EXERCISE OBJECTIVE:
In the entries below, how many lines contain "each"? Answer with the number and nothing else.

DATA EXTRACT:
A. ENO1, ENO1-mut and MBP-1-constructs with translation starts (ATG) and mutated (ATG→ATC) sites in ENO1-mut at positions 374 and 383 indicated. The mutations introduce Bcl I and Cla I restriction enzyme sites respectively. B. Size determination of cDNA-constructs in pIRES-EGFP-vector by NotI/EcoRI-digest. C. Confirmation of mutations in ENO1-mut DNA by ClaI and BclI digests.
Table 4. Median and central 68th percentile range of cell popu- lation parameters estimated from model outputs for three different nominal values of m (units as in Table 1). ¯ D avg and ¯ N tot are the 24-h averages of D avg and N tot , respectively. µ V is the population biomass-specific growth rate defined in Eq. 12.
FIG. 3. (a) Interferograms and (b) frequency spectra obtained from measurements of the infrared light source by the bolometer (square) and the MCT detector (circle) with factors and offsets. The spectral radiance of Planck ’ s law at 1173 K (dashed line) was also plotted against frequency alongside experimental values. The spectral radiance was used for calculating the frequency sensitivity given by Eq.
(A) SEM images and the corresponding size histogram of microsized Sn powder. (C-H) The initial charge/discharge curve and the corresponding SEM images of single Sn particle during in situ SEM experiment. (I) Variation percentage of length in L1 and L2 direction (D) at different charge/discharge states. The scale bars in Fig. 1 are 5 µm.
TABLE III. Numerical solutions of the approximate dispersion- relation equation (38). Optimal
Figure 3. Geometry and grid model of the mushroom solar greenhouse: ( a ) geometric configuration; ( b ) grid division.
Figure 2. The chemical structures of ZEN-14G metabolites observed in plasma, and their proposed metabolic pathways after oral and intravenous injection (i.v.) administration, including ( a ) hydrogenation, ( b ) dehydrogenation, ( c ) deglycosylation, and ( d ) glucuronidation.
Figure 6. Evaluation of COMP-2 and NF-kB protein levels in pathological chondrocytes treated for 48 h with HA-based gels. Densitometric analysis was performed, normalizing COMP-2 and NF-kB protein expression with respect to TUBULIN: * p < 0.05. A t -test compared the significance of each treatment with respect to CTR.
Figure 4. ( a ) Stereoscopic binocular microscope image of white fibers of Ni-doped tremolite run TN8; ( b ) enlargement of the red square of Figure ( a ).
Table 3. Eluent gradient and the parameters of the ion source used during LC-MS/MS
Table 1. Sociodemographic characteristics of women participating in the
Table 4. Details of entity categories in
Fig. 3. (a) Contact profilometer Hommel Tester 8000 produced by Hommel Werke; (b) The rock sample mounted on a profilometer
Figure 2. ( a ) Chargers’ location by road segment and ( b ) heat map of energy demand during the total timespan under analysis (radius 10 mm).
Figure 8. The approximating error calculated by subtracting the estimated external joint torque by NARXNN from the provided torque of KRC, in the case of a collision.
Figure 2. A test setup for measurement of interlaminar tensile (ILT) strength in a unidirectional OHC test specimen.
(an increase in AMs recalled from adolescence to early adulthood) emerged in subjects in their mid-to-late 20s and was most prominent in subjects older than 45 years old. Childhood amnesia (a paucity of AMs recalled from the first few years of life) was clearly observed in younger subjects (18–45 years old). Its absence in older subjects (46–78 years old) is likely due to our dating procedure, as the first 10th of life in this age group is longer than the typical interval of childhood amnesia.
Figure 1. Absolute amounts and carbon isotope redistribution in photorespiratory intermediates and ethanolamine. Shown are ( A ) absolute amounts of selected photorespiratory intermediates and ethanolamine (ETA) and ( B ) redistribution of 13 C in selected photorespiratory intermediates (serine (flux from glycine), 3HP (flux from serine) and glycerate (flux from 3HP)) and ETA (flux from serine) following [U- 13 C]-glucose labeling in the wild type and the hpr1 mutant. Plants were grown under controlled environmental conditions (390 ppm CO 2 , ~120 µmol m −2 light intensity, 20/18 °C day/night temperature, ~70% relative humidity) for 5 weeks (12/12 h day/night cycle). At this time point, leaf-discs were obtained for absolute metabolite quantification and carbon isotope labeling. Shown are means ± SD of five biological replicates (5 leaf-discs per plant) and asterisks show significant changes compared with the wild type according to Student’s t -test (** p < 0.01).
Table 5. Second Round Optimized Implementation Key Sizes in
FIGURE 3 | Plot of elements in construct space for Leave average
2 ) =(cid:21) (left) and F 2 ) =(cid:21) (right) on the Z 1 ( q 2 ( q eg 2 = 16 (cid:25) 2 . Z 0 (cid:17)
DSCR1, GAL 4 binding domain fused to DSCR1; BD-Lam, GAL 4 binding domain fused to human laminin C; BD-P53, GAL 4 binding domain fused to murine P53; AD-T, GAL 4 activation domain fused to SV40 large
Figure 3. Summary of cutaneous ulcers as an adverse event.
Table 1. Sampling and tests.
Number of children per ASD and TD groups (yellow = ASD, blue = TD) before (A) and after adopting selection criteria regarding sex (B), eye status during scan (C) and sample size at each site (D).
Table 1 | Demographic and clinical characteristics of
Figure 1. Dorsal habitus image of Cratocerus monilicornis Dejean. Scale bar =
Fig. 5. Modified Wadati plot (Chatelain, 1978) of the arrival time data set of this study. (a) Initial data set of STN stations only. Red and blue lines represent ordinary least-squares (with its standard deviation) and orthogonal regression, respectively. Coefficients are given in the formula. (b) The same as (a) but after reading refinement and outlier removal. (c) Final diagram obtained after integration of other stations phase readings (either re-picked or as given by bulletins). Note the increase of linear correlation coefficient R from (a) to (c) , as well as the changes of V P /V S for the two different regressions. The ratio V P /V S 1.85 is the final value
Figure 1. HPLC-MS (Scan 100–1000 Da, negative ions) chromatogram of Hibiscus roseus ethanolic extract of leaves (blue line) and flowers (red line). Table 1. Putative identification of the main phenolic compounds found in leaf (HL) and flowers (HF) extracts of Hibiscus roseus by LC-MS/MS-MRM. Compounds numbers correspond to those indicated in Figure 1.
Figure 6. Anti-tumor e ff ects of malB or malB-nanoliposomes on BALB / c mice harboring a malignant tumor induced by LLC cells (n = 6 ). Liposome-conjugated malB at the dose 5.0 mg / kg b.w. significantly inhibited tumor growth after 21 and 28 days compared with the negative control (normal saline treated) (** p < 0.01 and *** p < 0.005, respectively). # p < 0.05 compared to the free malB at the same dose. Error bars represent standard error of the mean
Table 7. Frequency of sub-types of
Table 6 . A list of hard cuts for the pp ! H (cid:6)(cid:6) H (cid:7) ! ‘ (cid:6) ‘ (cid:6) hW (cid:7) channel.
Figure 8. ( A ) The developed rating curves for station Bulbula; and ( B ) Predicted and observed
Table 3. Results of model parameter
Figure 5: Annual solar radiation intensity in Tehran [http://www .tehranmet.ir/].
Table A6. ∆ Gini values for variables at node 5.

RESPONSE:
2